Data sharing statement: Further information and requests for resources and reagents should be directed to and will be fulfilled by the corresponding author at lumei@qiluhospital.com.

ARRIVE guidelines statement: The authors have read the ARRIVE Guidelines, and the manuscript was prepared and revised according to the ARRIVE Guidelines.

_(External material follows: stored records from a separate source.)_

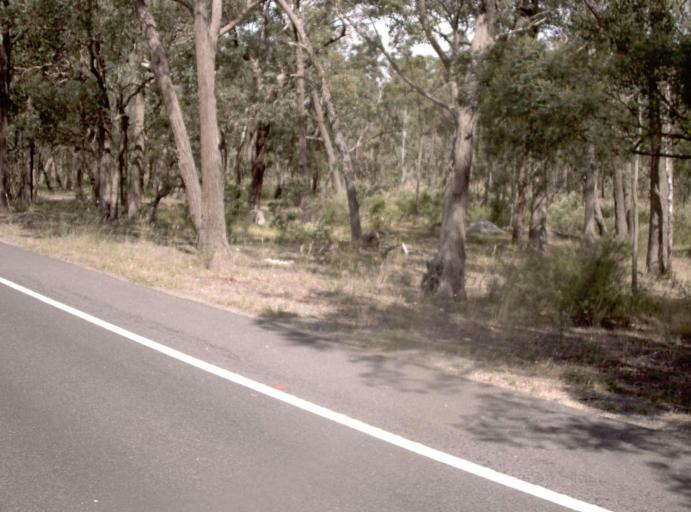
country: AU
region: Victoria
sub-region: Wellington
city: Sale
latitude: -37.9206
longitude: 147.2550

Open-Access: This article is an open-access article that was selected by an in-house editor and fully peer-reviewed by external reviewers. It is distributed in accordance with the Creative Commons Attribution NonCommercial (CC BY-NC 4.0) license, which permits others to distribute, remix, adapt, build upon this work non-commercially, and license their derivative works on different terms, provided the original work is properly cited and the use is non-commercial. See: https://creativecommons.org/Licenses/by-nc/4.0/

Corresponding author: Mei Lu, MD, Professor, Department of Geriatric Medicine, Qilu Hospital of Shandong University, No. 107 Wenhua Xilu, Jinan 250012, Shandong Province, China. lumei@qiluhospital.com

Received: November 30, 2023
Peer-review started: November 30, 2023
First decision: December 18, 2023
Revised: December 31, 2023
Accepted: February 1, 2024
Article in press: February 1, 2024
Published online: March 19, 2024
Processing time: 110 Days and 2.3 Hours

ARTICLE HIGHLIGHTS

Research background

Epidemiological studies increasingly suggest a significant connection between Alzheimer's disease (AD) and type 2 diabetes mellitus, primarily attributed to insulin resistance, a prominent and pivotal pathological characteristic.

Research motivation

The precise pathological mechanisms that underlie the correlation between insulin resistance and AD remain elusive.

Research objectives

This study aims to investigate the impact of KAT7, a histone acetyltransferase involved in regulating multiple genes, on insulin resistance in AD.

Research methods

APPswe/PS1-dE9 transgenic mice were employed to study AD, while db/db mice were utilized as a model for diabetes. An in vitro AD model was established through Aβ stimulation.

Research results

Overexpression of KAT7 decreased Aβ accumulation, alleviated ferroptosis and apoptosis in brain tissues and neurons. KAT7 epigenetically regulated the expression of DYRK1A via recruiting the HMGN1 and activated AKT and GSK3β to alleviate insulin resistance.

Research conclusions

Our study revealed that upregulation of KAT7 restored insulin sensitivity in AD by recruiting HMGN1 to augment acetylation of the DYRK1A gene.

Research perspectives

Our findings highlight KAT7 as a novel and promising therapeutic target for addressing insulin resistance in AD.